Savvy financial services institutions can partner with fintech companies to establish trusted relationships and create a financial wellness experience for their customers. This includes using customer data to help them achieve their short- and long-term goals. Institutions can create tools to help customers: 1) keep on top of day-to-day finances to answer immediate questions quickly (e.g. a financial calendar that can keep track of a customer’s account balance until payday and send bill payment reminders, etc.); and 2) think through long-term financial planning.
- Use AI or related technologies (e.g. ML, NLP) to enhance rather than replace human interaction.
AI can enhance the customer experience even when it is not customer facing. For example, call centers can follow 2 paths for interaction with customers: 1) they can be fully automated and chatbots can simply answer calls; or 2) they can use a mix of human and artificial intelligence, where chatbots can aid human call center representatives interact with customers effectively. So far, the second has proved more effective than the first.
Turnover and training are well known challenges for call centers. Customers can feel dissatisfied with a call center representative that does not have an answer to their query; the representative can feel that, despite his best effort, he does not have access to the right information to answer the query.
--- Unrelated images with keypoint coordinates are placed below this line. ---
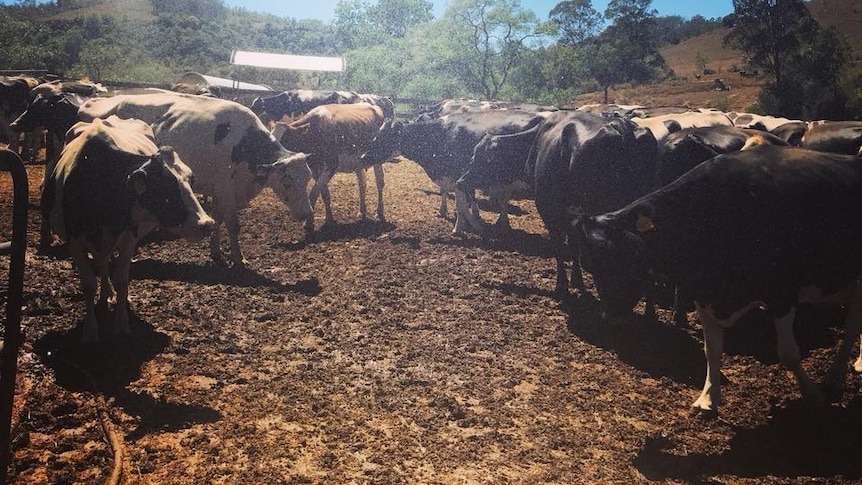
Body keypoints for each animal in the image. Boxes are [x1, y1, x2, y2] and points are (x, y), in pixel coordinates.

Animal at [44, 114, 214, 340]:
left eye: (190, 180)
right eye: (165, 190)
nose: (207, 224)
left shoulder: (127, 236)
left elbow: (122, 280)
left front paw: (122, 323)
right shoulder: (75, 239)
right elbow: (88, 284)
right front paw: (90, 331)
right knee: (102, 260)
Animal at [77, 92, 314, 266]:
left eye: (307, 179)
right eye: (287, 182)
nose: (307, 213)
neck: (244, 144)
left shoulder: (220, 191)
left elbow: (217, 220)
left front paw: (216, 252)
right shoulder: (226, 189)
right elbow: (233, 225)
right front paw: (239, 259)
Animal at [576, 142, 862, 414]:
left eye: (625, 257)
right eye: (592, 265)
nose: (612, 315)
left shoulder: (782, 292)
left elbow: (789, 353)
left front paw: (812, 395)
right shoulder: (704, 292)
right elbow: (711, 349)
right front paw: (708, 398)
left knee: (850, 331)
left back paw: (835, 376)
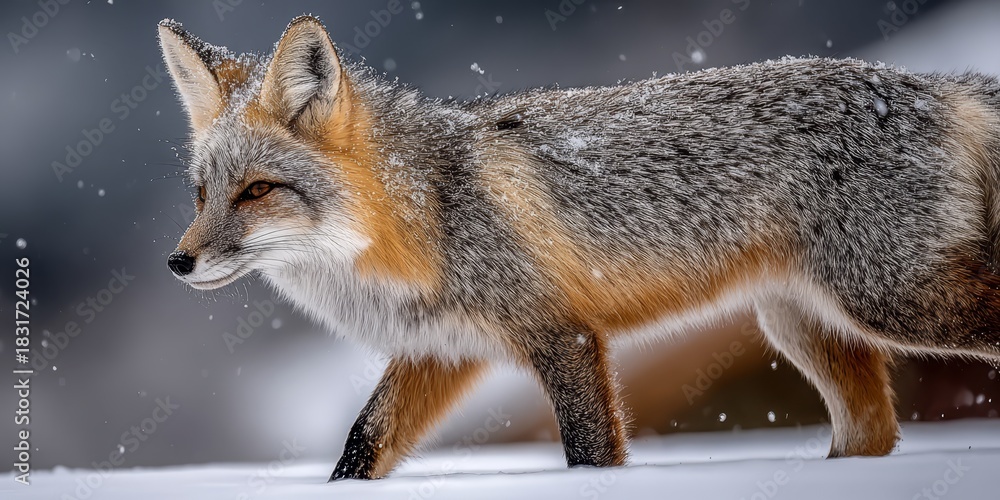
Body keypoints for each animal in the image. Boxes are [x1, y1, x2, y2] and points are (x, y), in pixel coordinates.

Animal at [158, 15, 1000, 480]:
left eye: (257, 191)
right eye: (201, 194)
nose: (178, 262)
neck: (422, 216)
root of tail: (927, 82)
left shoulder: (561, 334)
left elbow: (590, 453)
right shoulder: (442, 352)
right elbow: (362, 445)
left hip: (895, 301)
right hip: (802, 323)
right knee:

AI can help with this issue, not necessarily by replacing representatives and human interaction, but rather by facilitating speed and access to information to help representatives create an outstanding customer experience. This can be particularly effective with new hires that have to get up to speed fast.
- Get the right channel. Go where the customer is likely to be.
Customers expect personal experiences that make their lives easier. For example, customers spend most of their time on their cell phones and have started using virtual voice-enable assistance more and more. Financial institutions need to meet the customers where they are to offer convenience and ease of use. This insight should guide investment in new tools. Conversational assistants/virtual assistants can be used for day-to-day transactions and allow customers to explore additional products and services, policies and other information.
- Think through infrastructure challenges that limit the customer experience.
When planning investments in AI tools, financial institutions need to think proactively about current infrastructure challenges and future infrastructure advances. Delivering differentiation through technology depends on the capacity of the technological infrastructure to support the tool. At the high end of the technology infrastructure spectrum, 5G capabilities may enable the Internet of things (IoT) new data sources. Are banks/financial institutions prepared to collect and leverage this new data? At the low end, many US citizens barely connect to broadband because of the areas in which they live. Are they untapped customers? What tools/channels work for them, as they are dependent on the limited availability of infrastructure now and in the future?
Financial services institutions are in an excellent position to build a solid technological foundation that will make use of new customer data in meaningful ways. At this critical point, the question remains how to evaluate and select the appropriate tools and how to find a manageable pace of adoption.